The problem is twofold: Farmers don’t have a tool that allows them to see their operations holistically and, to use available tools, they are often locked into a contract with a company without having had the opportunity to evaluate options. It’s a sticky situation in an evolving marketplace.
“We need some kind of assessment tool that is farmer-focused and farmer-usable so a farm can develop their own opinions and knowledge of their circumstances before they go look for markets that are evolving right now around some of the things that are newly valued [such as soil carbon sequestration and other ecosystem services] in farming right now,” she says.

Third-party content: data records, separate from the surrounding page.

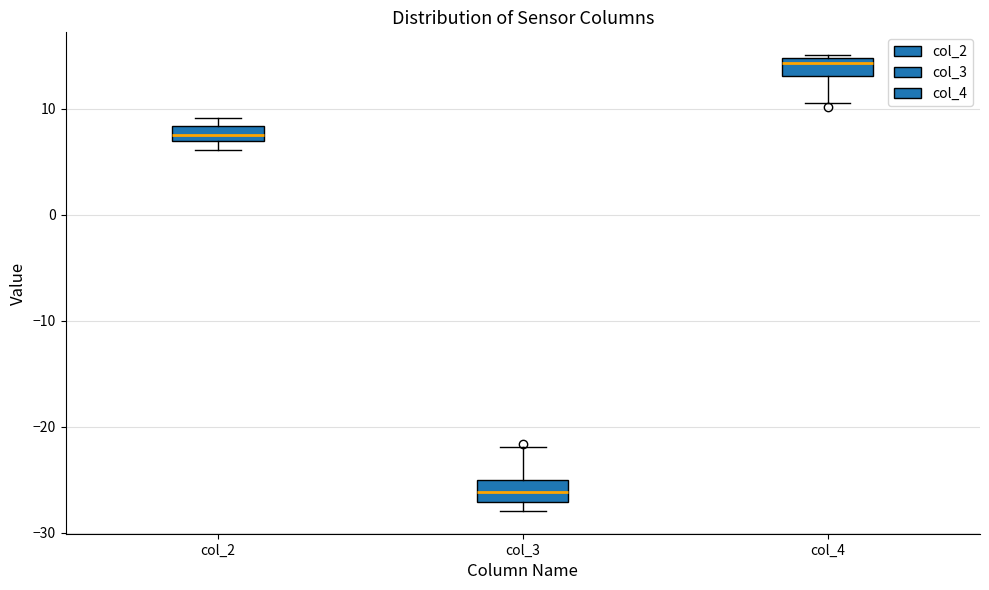

Where is the upper edge of the box for col_2 on the y-axis? The values are not printed on the chart, so give them approximately, as read against the axis.

8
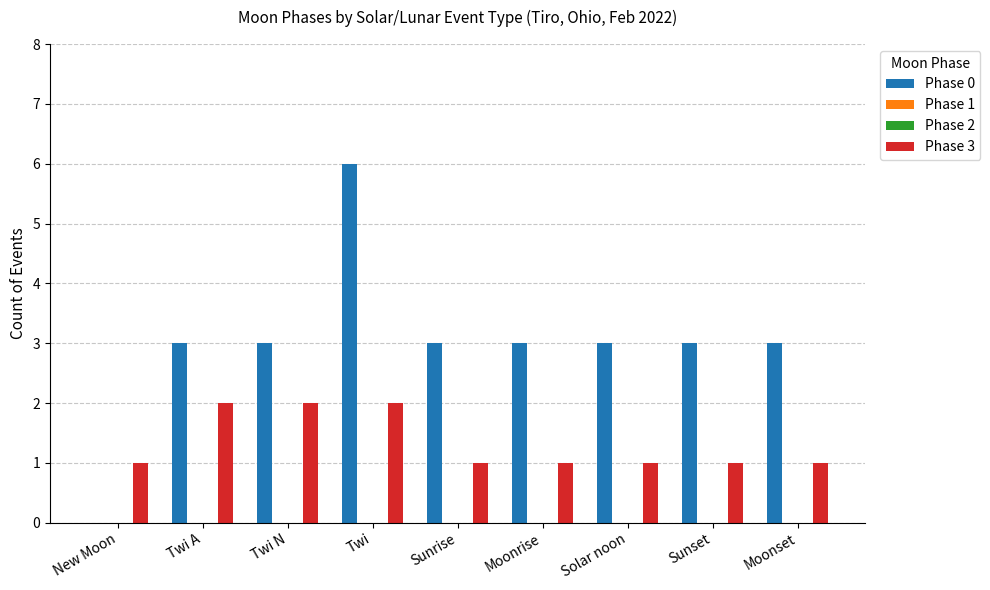

What is the difference between the second highest and minimum values in the Phase 0 series?

3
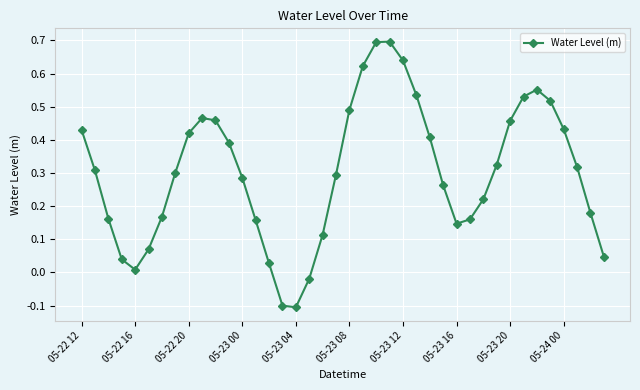

How many values are above zero?

37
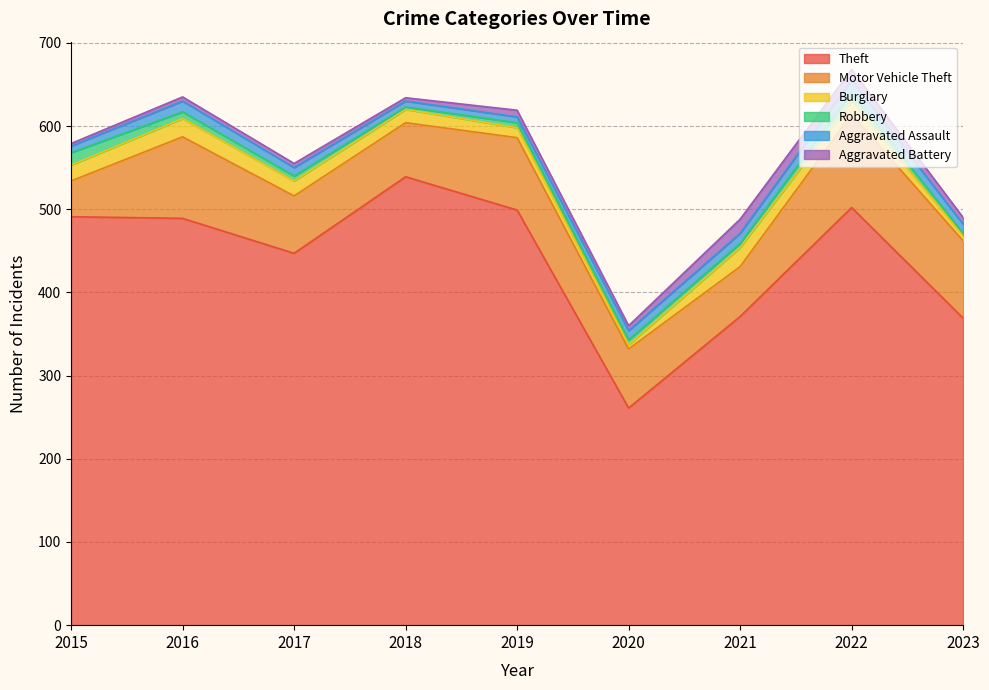

What is the sum of all Aggravated Battery values?

69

Martin also serves as director of the Soil Health Institute; chairman of Servico, a cotton ginning and agricultural services business; and past chair of the Farm Foundation. She is a director of Rayonier Inc., a NYSE-traded timberland REIT, and Truxton Trust. She is also a past chairman of the Federal Reserve Bank of Atlanta and of The Cotton Board. She was named an Eisenhower Fellow in 2012.
- Stuart Woolf
Stuart Woolf is president and CEO of Woolf Farming & Processing, a family-owned operation that grows and processes specialty crops in the San Joaquin Valley of California. He helped establish two related entities: Harris Woolf California Almonds, which processes raw almonds, and Los Gatos Tomato Products, which manufacturers bulk tomato paste for industrial users. He has also held leadership positions in several industry organizations in California.
Woolf says his greatest challenge on the farm is water. He practices regenerative agriculture to build up the land’s health and ability to hold water, and he’s looking at alternative crops, like agave, which is naturally drought-tolerant. He also protects pollinator habitat, works toward carbon neutrality through solar projects and has partnered with neighboring growers to create one of the largest private groundwater recharge projects in California.
“Given all the challenges in agriculture, particularly California agriculture, I remain exceedingly optimistic we’re going to be able to adapt to climate change and move forward with innovation and technology,” Woolf says. “I love that there is a large body of innovators and investors who want to help us get climate-mitigating technology on the ground in agriculture.”
It was an honor for Solutions from the Land to give farmers the spotlight at a conference filled with corporate agricultural technology developers and investors. There are no better people to inform those making ag technology than those who use it—farmers and ranchers.
Farmers must be at the center of all discussions and decision-making regarding policy and technology that will help them continue to deliver more resilient, sustainable and nutritious food production systems. We were glad to see them on the main stage at the World Agri-Tech Innovation Summit and will continue to promote their inclusion in such important events.